Hoy muchos jóvenes crecen sin figuras de autoridad. No tienen miedo a nadie, no respetan nada y, lo más grave: no reconocen el valor de la vida y dignidad humana ajena. Hablan de “libertad”, pero no saben lo que significa la responsabilidad. Hablan de “identidad”, pero no encuentran cabida en el mundo de la mínima decencia. Hablan de “derechos”, pero desconocen los deberes. Todas estas personas son un mal cada vez más común; exigen todo y dan nada.

Las redes sociales agravaron el problema. Allí cualquiera puede encontrar a otras personas que validen su odio, su rencor, su estupidez y/o su trastorno. En esos espacios, el límite entre lo real y lo enfermizo desaparece. Lo venimos viendo suceder todos los días en Estados Unidos, pues ya no son casos lejanos; ya está ocurriendo en nuestro país.

Mientras tanto, seguimos permitiendo que los jóvenes crezcan en una cultura del vacío. Se les enseña que todo es relativo, que no existe el bien ni el mal, que cada quien “tiene su verdad”. Esa es la puerta de entrada al desastre moral. Si nada es bueno ni malo, entonces todo vale. Si todo vale, la vida también deja de tener valor.

Y, si me estás leyendo tú, joven “reprimido”: cada quien no tiene su verdad, solo existe una realidad, una única. Todo fuera de eso son apreciaciones subjetivas basadas en opiniones propias y sin sustento. Así como exiges “respeto”, el cual, dicho sea de paso, tú no te das, procura respetar a los demás, procura tolerar otras opiniones.

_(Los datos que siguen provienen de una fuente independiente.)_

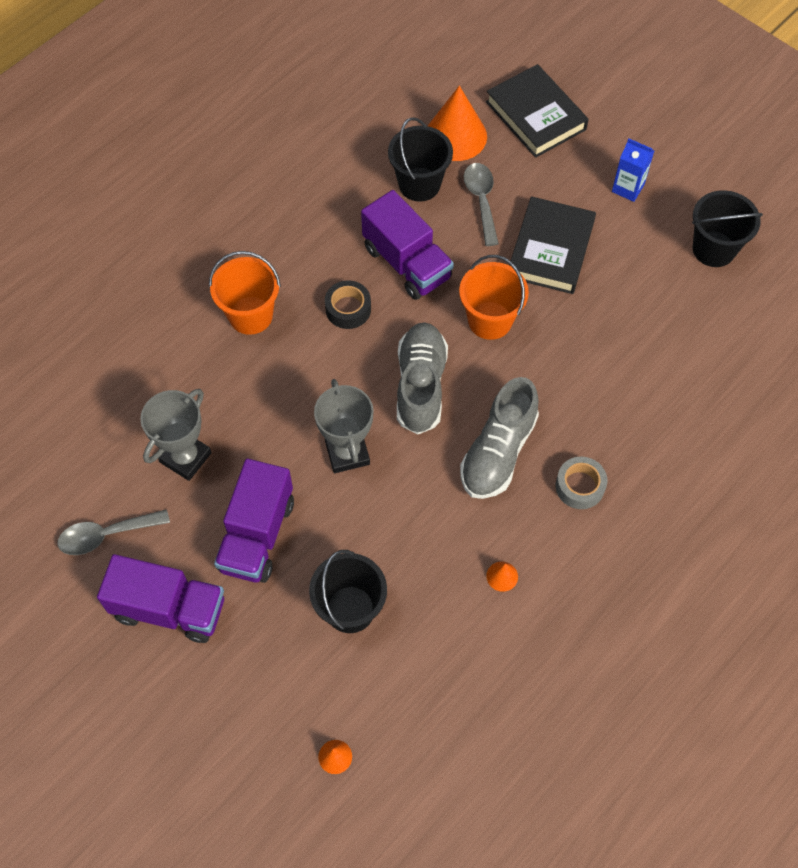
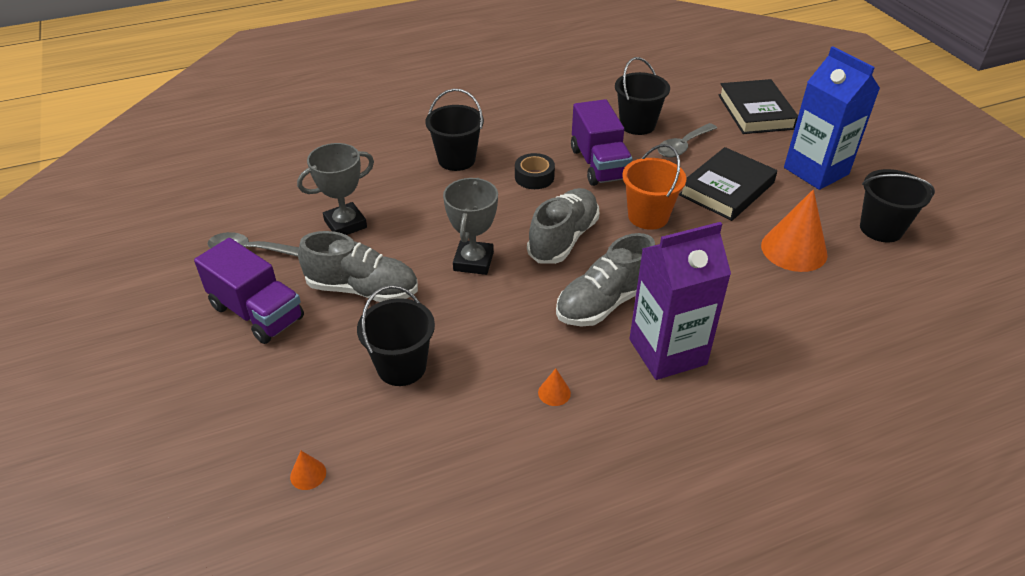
camera: 25 degrees right, 20 degrees down
orange bucket [209,251,281,335] -> black bucket [425,89,484,171]
purple truck [214,459,294,583] -> grey shoe [298,231,418,302]
orange cone [428,86,487,161] -> orange cone moved to [761,189,828,272]
grey spoon [464,163,499,246] -> grey spoon turned 150 degrees counterclockwise [658,123,717,158]
grey tape [556,457,607,509] -> purple carton [629,222,731,380]
blue carton [612,138,654,202] -> blue carton [784,46,880,190], size x2.02

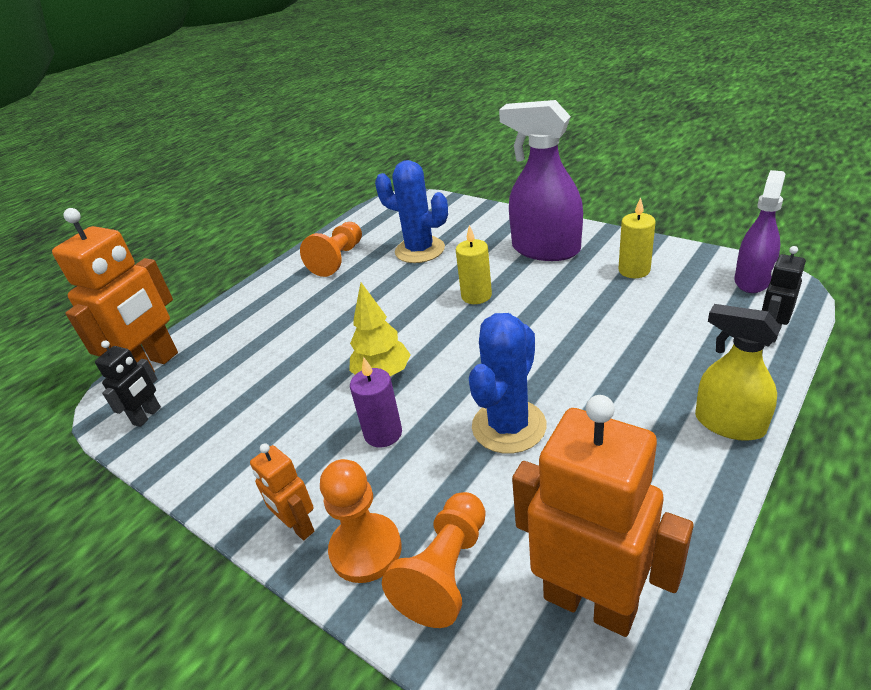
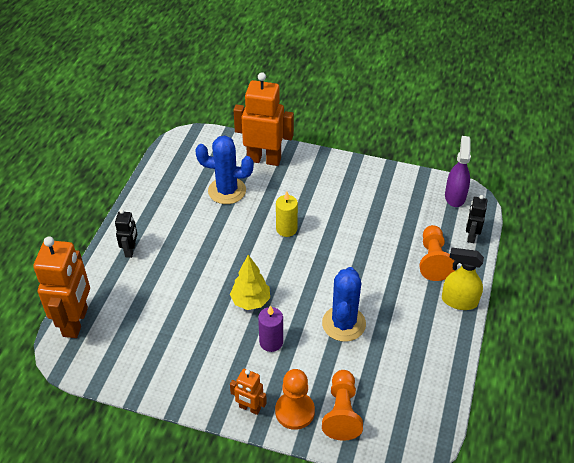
camera: 25 degrees left, 10 degrees up
black robot [95,341,161,427] -> black robot moved to [115,209,138,258]
orange pawn [300,222,362,277] -> orange pawn moved to [419,225,455,281]
purple spray bottle [499,100,583,261] -> none
orange robot [512,395,694,637] -> orange robot moved to [234,72,294,166]
yellow candle [618,197,656,278] -> none

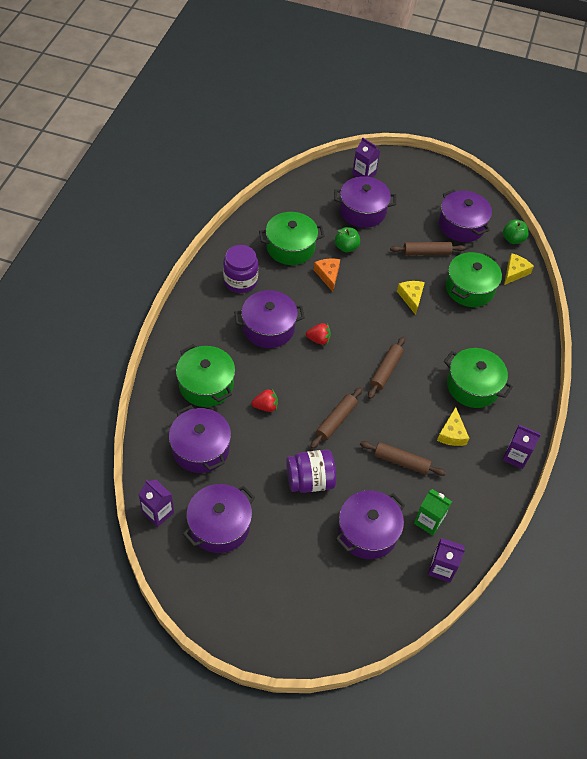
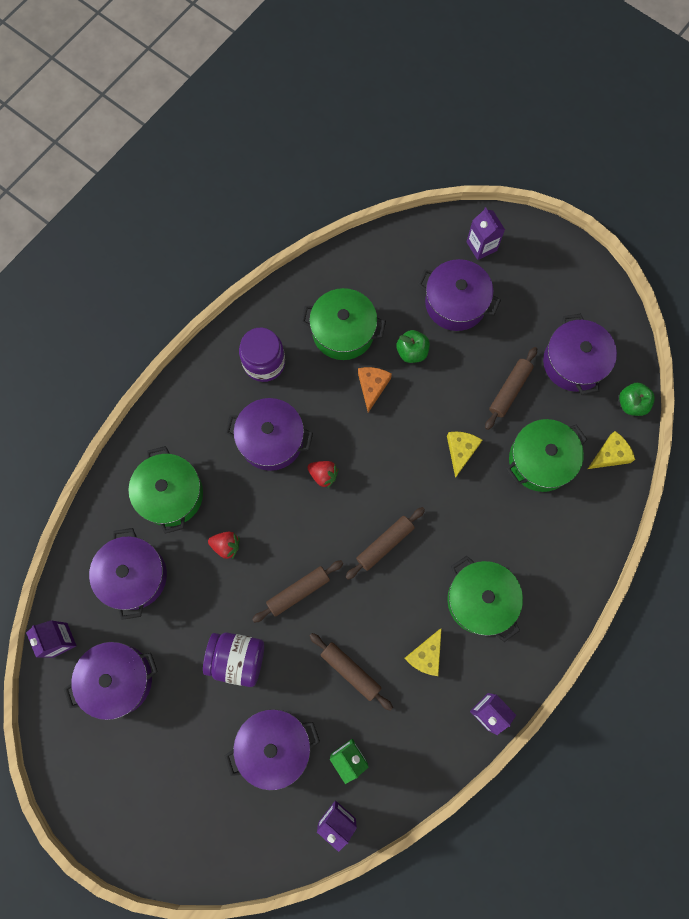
camera: 25 degrees right, 20 degrees up
brown rolling pin [390,242,466,255] -> brown rolling pin turned 75 degrees counterclockwise [485,347,537,430]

No olvidemos, por ejemplo, la nueva corriente “woke”. Ideologías trastornadas que alimentan la confusión y reducen todo a etiquetas y victimización. Se les permite a los jóvenes creer que todos los demás somos culpables de su infelicidad. Todo es nada más un mensaje perverso que descansa en el libertinaje mal llamado “libertad”. Y así, entre culpa difusa y resentimiento colectivo, se pierde todo el sentido de la ética y la moral.

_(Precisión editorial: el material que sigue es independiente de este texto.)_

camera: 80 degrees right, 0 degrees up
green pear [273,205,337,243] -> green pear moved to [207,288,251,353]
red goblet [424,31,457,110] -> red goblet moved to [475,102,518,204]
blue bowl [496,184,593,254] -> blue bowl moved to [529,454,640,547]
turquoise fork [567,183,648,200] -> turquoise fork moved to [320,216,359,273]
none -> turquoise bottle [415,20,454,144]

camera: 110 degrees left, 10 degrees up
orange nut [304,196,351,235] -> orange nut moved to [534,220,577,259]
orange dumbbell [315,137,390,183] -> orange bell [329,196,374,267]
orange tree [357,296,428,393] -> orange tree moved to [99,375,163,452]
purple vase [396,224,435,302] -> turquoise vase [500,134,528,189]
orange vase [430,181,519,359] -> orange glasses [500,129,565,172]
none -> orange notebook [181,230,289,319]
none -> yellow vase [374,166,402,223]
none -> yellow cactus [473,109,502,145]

Antes, los padres corregían. Hoy, piden permiso para corregir. Los maestros enseñaban disciplina. Hoy, temen a los alumnos. La familia era un espacio de formación; ahora es un espacio de negociación. Se perdió el respeto al adulto, al maestro, a la autoridad, y con ello se desmoronó la base moral que sostenía a nuestra sociedad.

Cuando un joven priva de la vida a otro en una escuela, no lo hace solo. Lo acompañan la indiferencia de sus padres, la tibieza del sistema educativo y la renuncia de una sociedad que ya no se atreve a decir lo que está mal. Este caso debería obligarnos a detenernos.

El homicidio de un joven en el CCH Sur no es un delito más: es una señal de alarma. Una generación está creciendo sin guía, sin rumbo y sin valores. Y cada vez que decimos “pobrecitos, están confundidos”, les damos permiso para seguir caminando hacia la nada.